Question

Suppose the weights of apples are normally distributed with a mean of 85 grams and a standard deviation of 8 grams. The weights of oranges are also normally distributed with a mean of 131 grams and a standard deviation of 20 grams. Amy has an apple that weighs 90 grams and an orange that weighs 155 grams.
Required:
a. Find the probability a randomly chosen apple exceeds 100 g in weight.
b. What weight do 80% of the apples exceed?

Answer 1

Answer:

a) 0.0304 = 3.04% probability a randomly chosen apple exceeds 100 g in weight.

b) The weight that 80% of the apples exceed is of 78.28g.

Step-by-step explanation:

Normal Probability Distribution:

Problems of normal distributions can be solved using the z-score formula.

In a set with mean $\mu$ and standard deviation $\sigma$, the z-score of a measure X is given by:

$Z = \frac{X - \mu}{\sigma}$

The Z-score measures how many standard deviations the measure is from the mean. After finding the Z-score, we look at the z-score table and find the p-value associated with this z-score. This p-value is the probability that the value of the measure is smaller than X, that is, the percentile of X. Subtracting 1 by the p-value, we get the probability that the value of the measure is greater than X.

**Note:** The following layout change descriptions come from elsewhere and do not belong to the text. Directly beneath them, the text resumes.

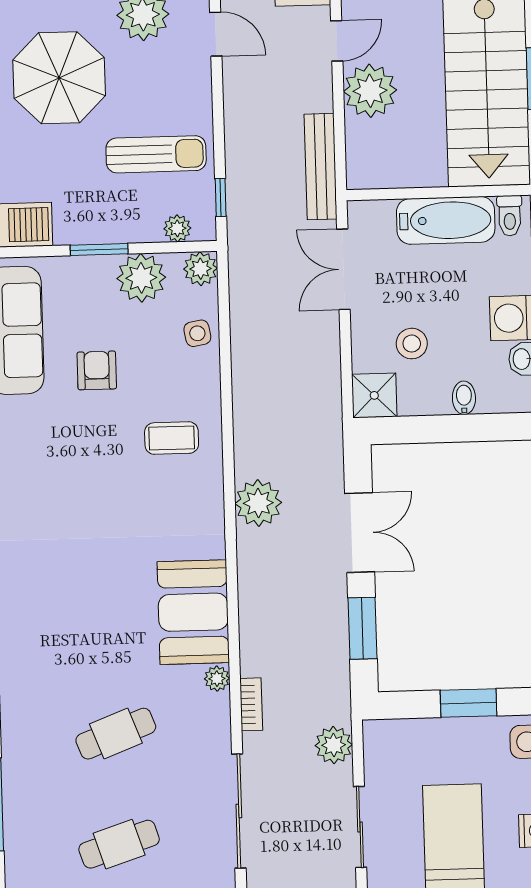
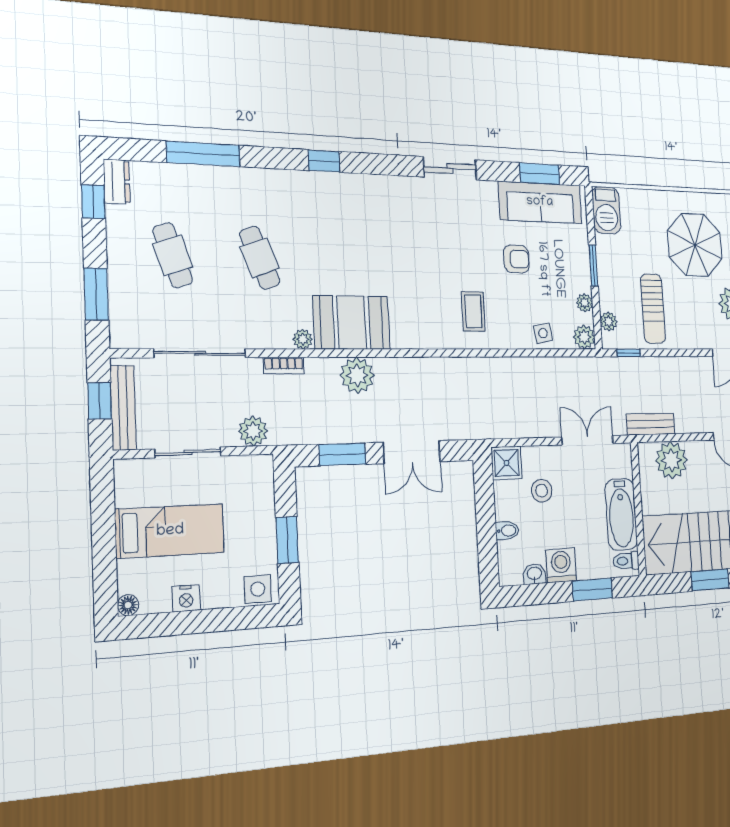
plant: (370, 91) -> (671, 460), moved
bench: (321, 167) -> (651, 424), width x0.73
plant: (141, 278) -> (585, 303), width x0.53, depth x0.53
plant: (258, 503) -> (357, 375), moved

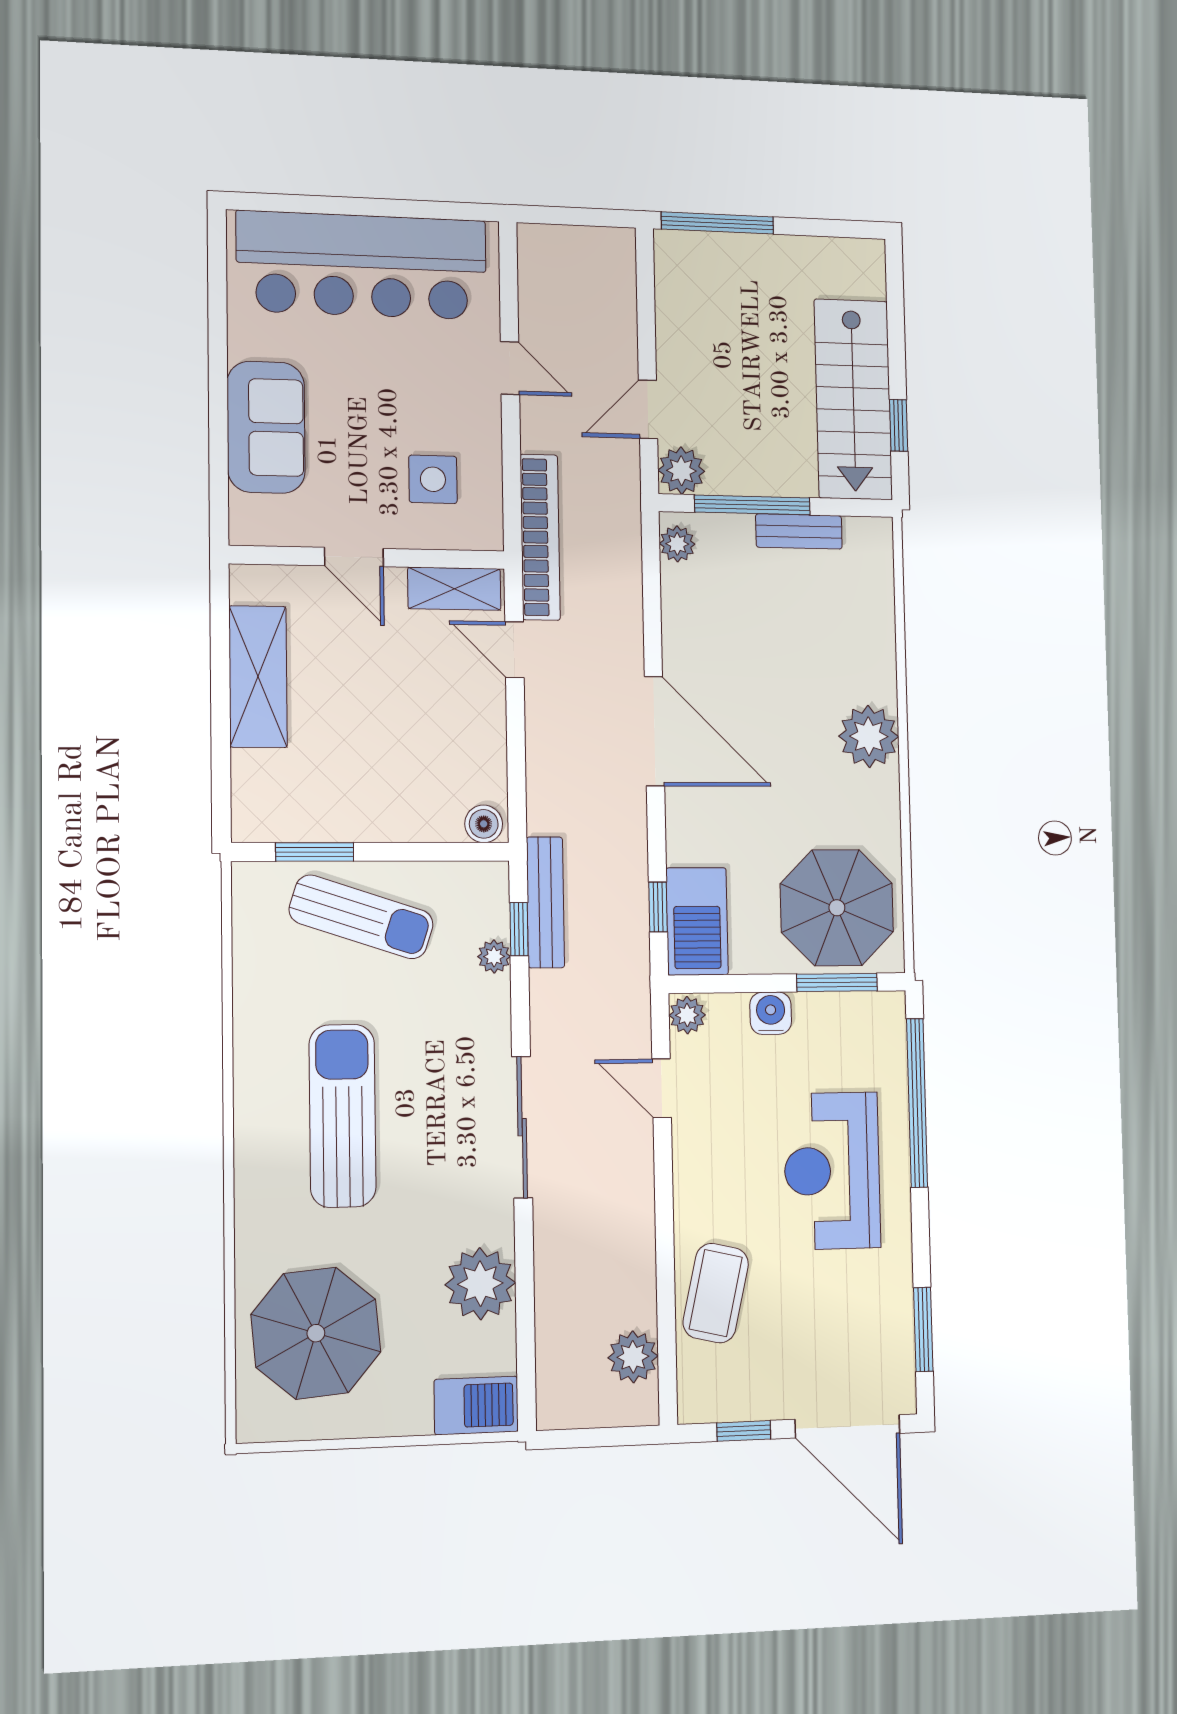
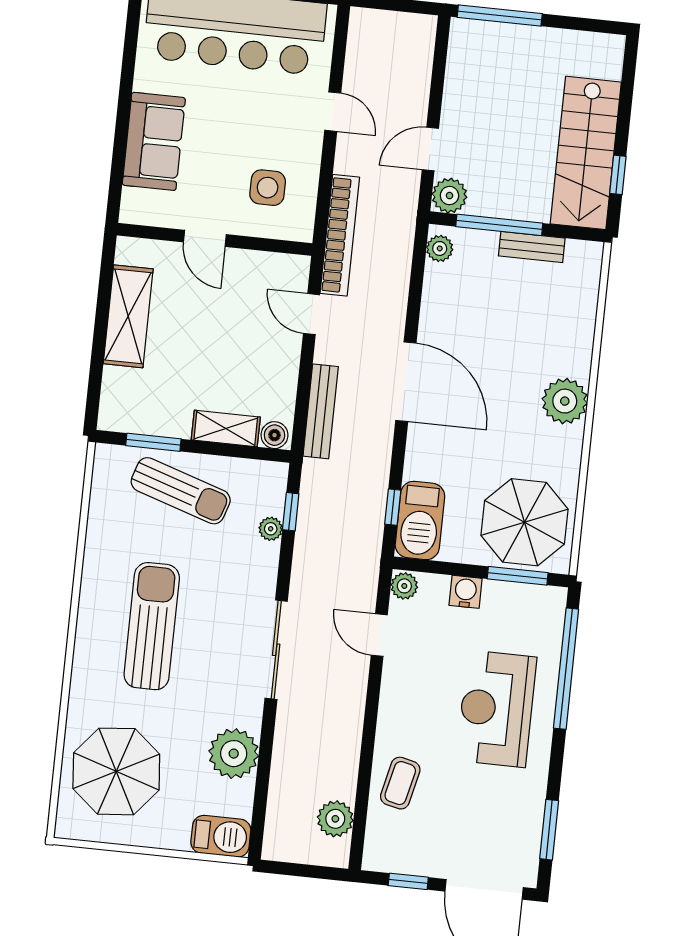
shelving: (454, 589) -> (226, 428), moved
bench: (545, 902) -> (321, 411), moved
coffee table: (716, 1293) -> (400, 783), width x0.73, depth x0.77

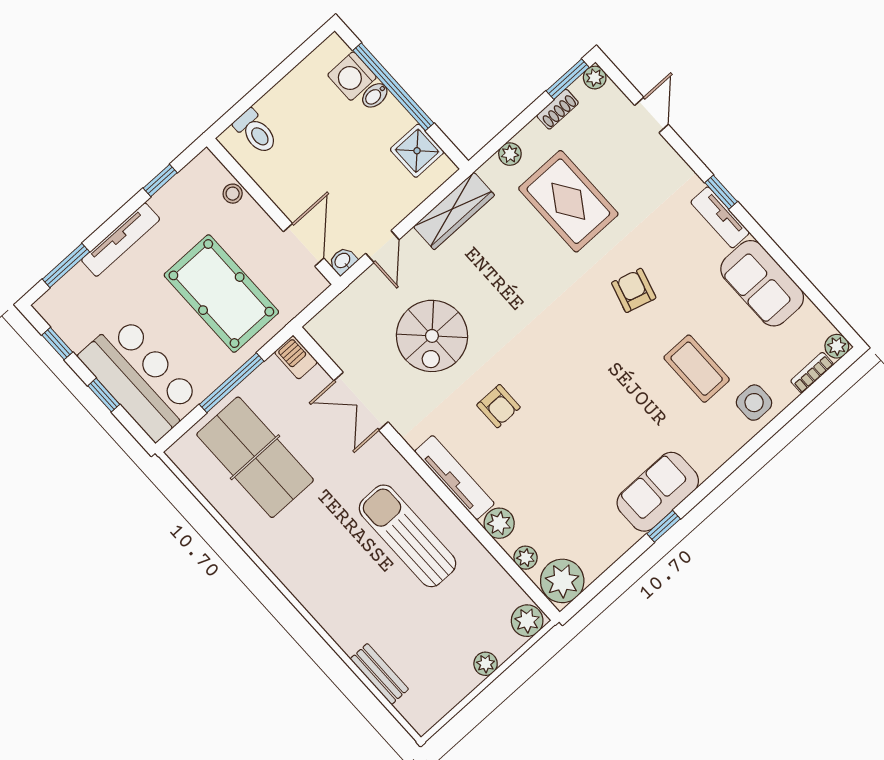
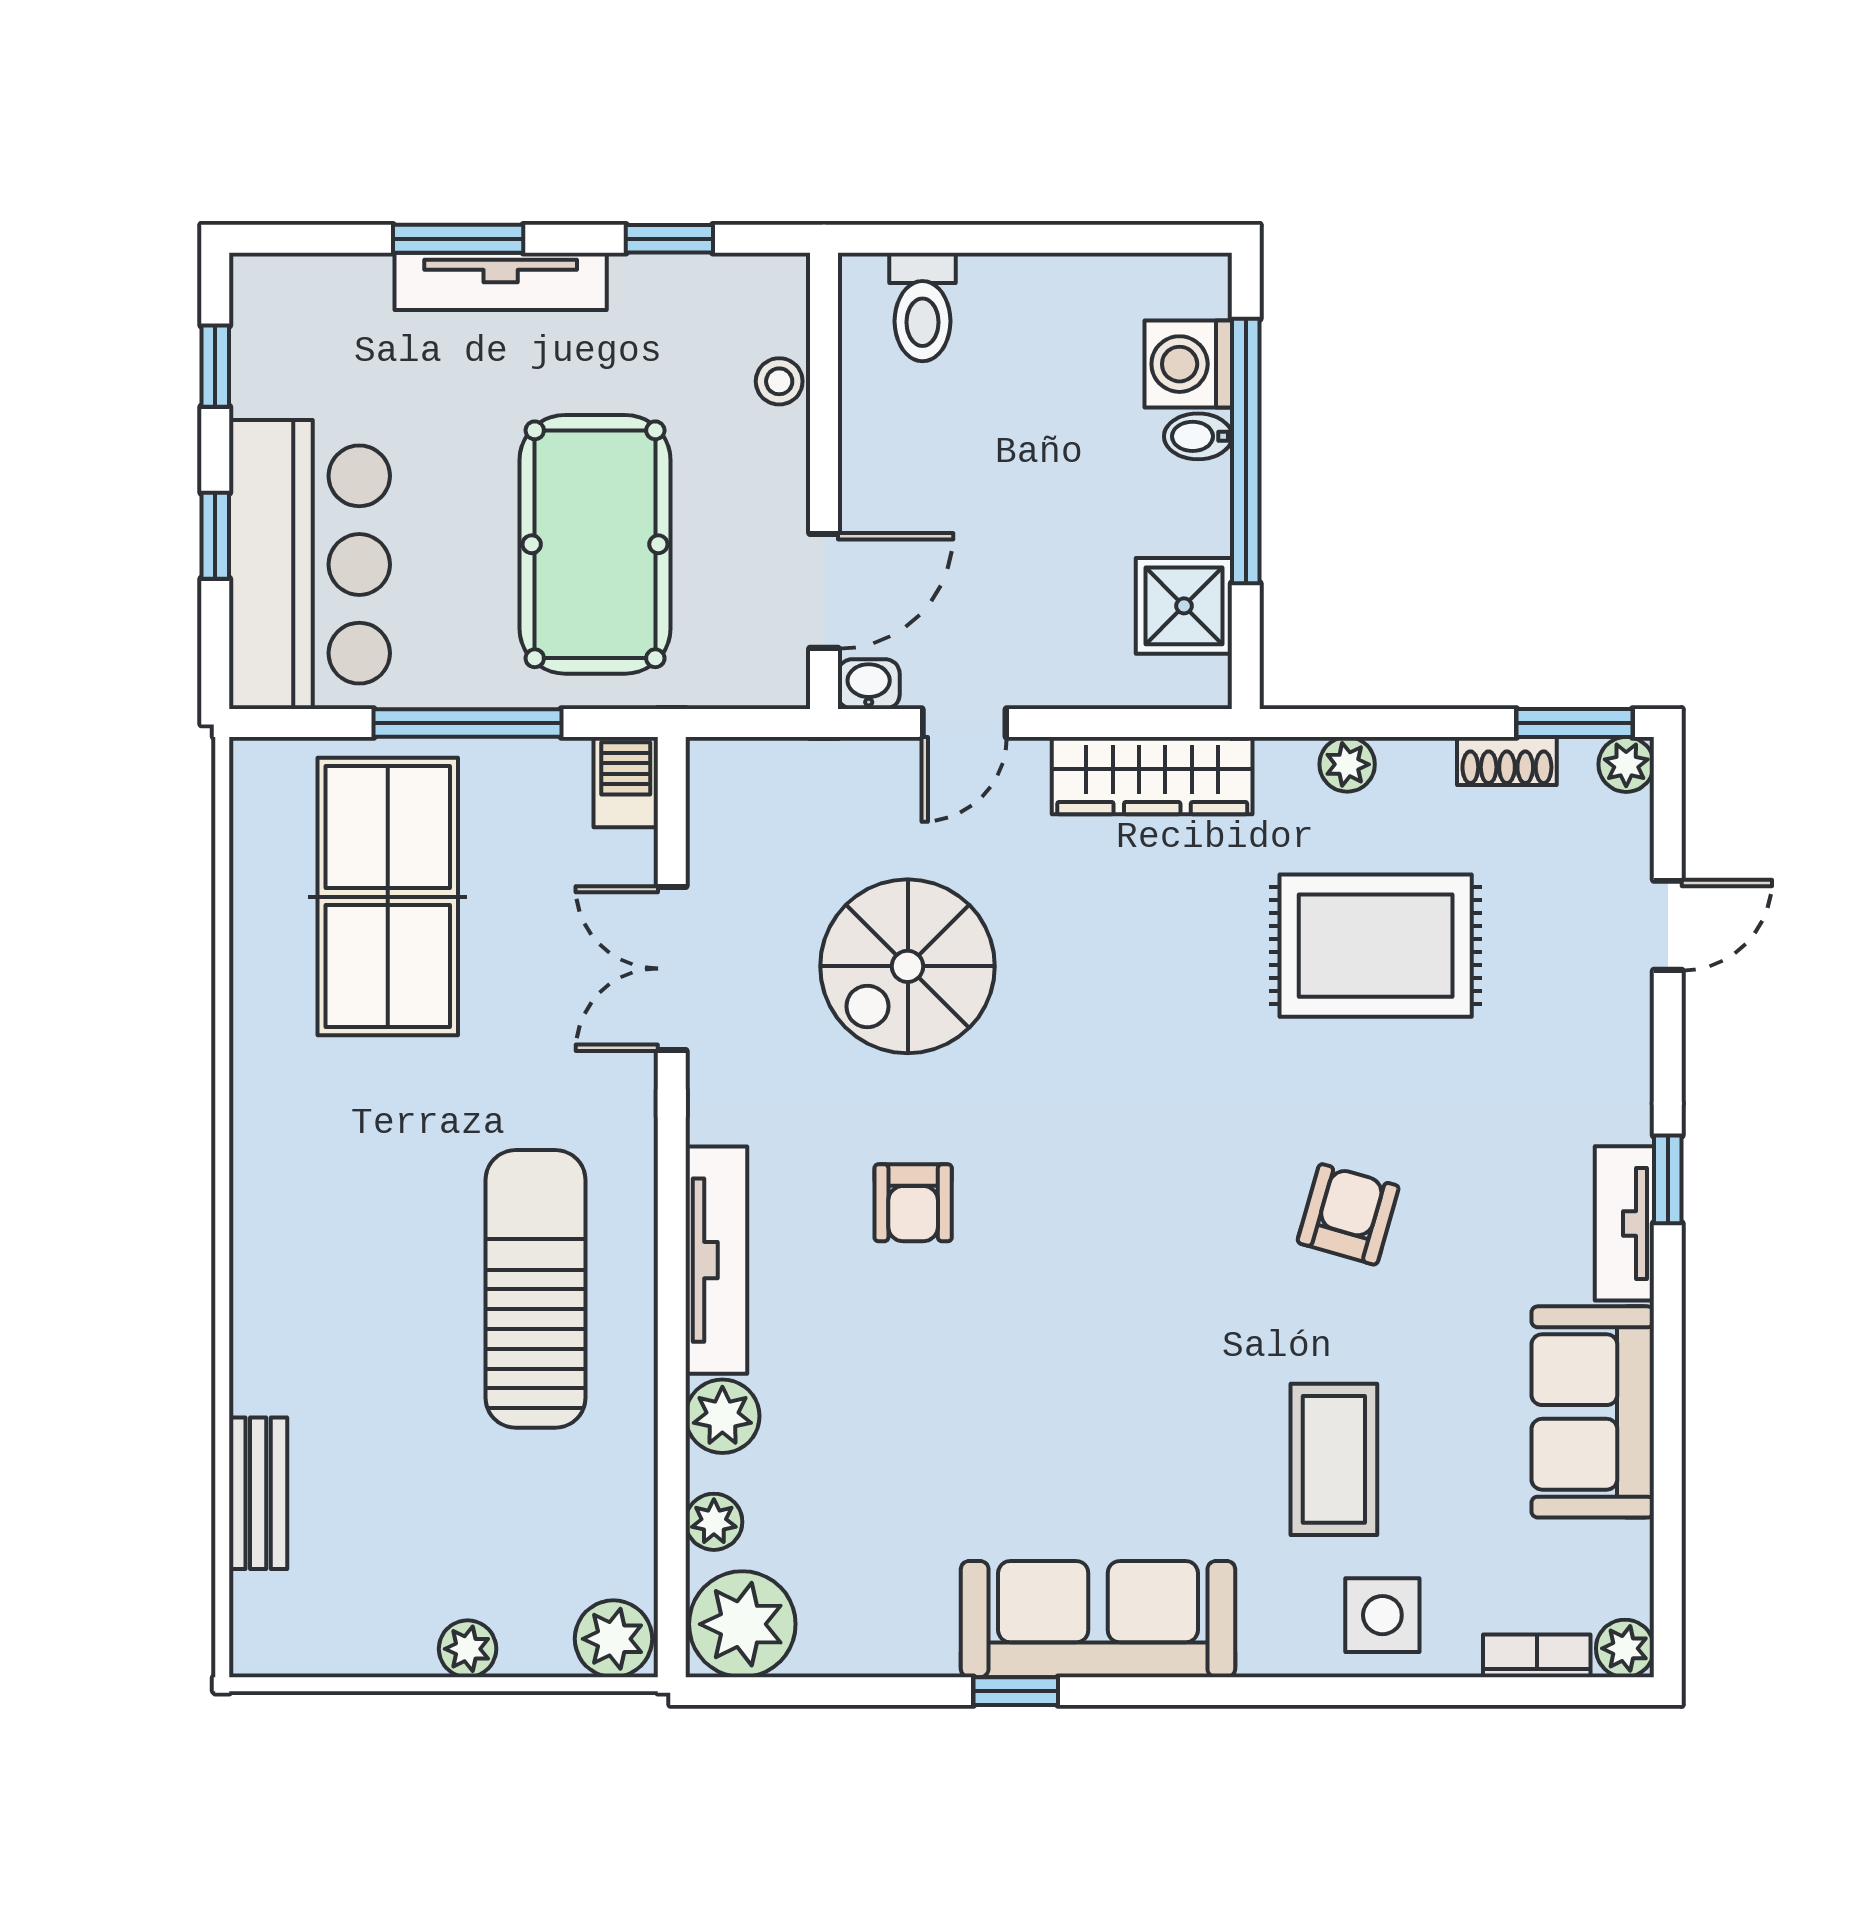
rug: (568, 201) -> (1376, 946), turned 90
window: (66, 266) -> (458, 239), moved
sofa: (658, 492) -> (1098, 1619), width x1.36

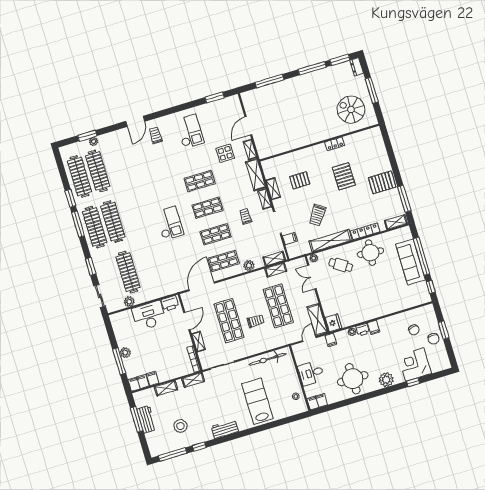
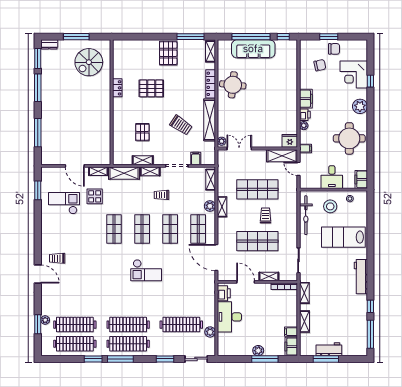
checkout: (190, 131) -> (64, 203), moved
checkout: (170, 223) -> (146, 270), turned 180
cafe table: (341, 265) -> (236, 117), removed
shelving: (276, 270) -> (222, 207), moved
double door: (312, 277) -> (239, 148), swing flipped
filing cabinet: (374, 327) -> (306, 99), width x2.00
stool: (180, 426) -> (330, 206), moved
workbench: (225, 429) -> (361, 277), width x1.38

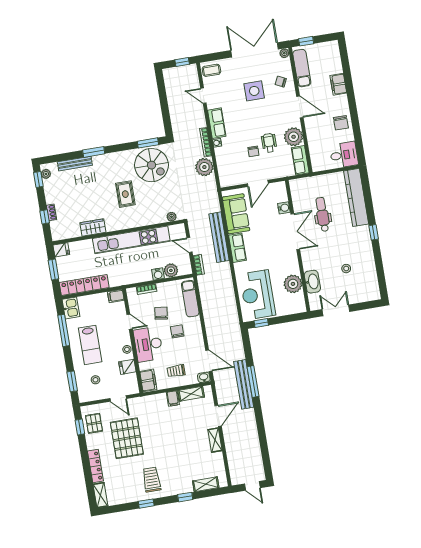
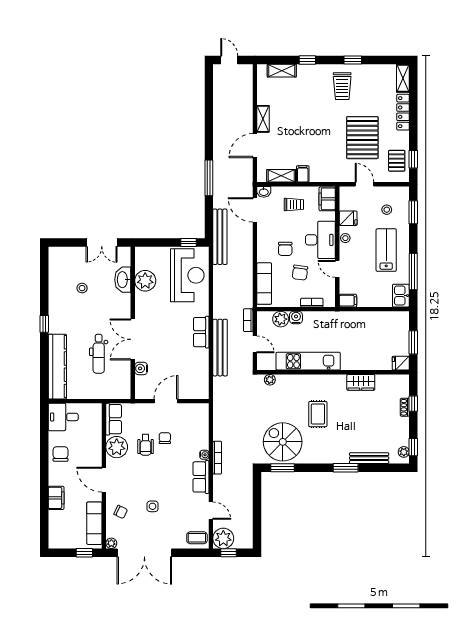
side table: (254, 91) -> (153, 506), width x0.54, depth x0.54
plant: (204, 167) -> (223, 538), moved
sofa: (236, 214) -> (196, 371), removed
kitchen unit: (131, 240) -> (308, 361), width x0.73
locker: (84, 285) -> (382, 319), removed
bench: (244, 384) -> (220, 237), moved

Weights of apples are normally distributed with a mean of 85 grams and a standard deviation of 8 grams.

This means that $\mu = 85, \sigma = 8$

a. Find the probability a randomly chosen apple exceeds 100 g in weight.

This is 1 subtracted by the p-value of Z when X = 100. So

$Z = \frac{X - \mu}{\sigma}$

$Z = \frac{100 - 85}{8}$

$Z = 1.875$

$Z = 1.875$ has a p-value of 0.9697

1 - 0.9696 = 0.0304

0.0304 = 3.04% probability a randomly chosen apple exceeds 100 g in weight.

b. What weight do 80% of the apples exceed?

This is the 100 - 80 = 20th percentile, which is X when Z has a p-value of 0.2, so X when Z = -0.84.

$Z = \frac{X - \mu}{\sigma}$

$-0.84 = \frac{X- 85}{8}$

$X - 85 = -0.84*8$

$X = 78.28$

The weight that 80% of the apples exceed is of 78.28g.